Task to complete: Return every line below that contains the string "attached", with case counting.

# START OF Records for the task

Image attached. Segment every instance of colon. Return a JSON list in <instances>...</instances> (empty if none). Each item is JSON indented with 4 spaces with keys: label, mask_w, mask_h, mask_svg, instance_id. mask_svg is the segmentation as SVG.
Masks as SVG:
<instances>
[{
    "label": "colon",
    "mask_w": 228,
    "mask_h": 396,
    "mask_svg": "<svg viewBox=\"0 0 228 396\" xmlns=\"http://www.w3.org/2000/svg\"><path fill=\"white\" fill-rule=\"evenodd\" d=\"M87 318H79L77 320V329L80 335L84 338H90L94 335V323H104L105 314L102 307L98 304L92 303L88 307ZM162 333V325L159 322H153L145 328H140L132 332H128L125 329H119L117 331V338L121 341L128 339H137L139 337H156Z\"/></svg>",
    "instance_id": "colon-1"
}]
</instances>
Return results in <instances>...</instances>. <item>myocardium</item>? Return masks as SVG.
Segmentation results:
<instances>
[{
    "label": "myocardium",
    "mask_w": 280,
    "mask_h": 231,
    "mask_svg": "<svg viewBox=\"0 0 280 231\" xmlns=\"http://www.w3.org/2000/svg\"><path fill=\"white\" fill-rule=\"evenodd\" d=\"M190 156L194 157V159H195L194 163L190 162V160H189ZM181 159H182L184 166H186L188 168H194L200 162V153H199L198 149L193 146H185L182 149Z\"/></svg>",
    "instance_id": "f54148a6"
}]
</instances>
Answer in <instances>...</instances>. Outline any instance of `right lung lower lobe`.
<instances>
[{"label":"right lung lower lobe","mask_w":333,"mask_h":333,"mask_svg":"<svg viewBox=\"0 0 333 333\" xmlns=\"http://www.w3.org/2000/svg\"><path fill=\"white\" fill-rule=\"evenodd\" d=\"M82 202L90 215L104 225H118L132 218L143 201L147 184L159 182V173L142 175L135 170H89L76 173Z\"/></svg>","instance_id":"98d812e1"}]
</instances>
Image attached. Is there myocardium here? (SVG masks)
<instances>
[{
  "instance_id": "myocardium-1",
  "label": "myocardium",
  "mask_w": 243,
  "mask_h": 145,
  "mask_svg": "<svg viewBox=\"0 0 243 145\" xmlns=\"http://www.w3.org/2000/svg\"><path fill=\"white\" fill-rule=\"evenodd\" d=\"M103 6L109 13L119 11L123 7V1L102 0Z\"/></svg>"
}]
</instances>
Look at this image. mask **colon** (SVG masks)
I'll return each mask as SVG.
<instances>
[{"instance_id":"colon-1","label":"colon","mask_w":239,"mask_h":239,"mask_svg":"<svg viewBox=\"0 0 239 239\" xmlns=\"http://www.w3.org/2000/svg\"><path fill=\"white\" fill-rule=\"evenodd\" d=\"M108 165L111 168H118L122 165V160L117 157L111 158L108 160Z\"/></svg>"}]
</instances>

# END OF Records for the task

Solution to this task:
Image attached. Segment every instance of colon. Return a JSON list in <instances>...</instances> (empty if none). Each item is JSON indented with 4 spaces with keys: label, mask_w, mask_h, mask_svg, instance_id. mask_svg is the segmentation as SVG.
Image attached. Is there myocardium here? (SVG masks)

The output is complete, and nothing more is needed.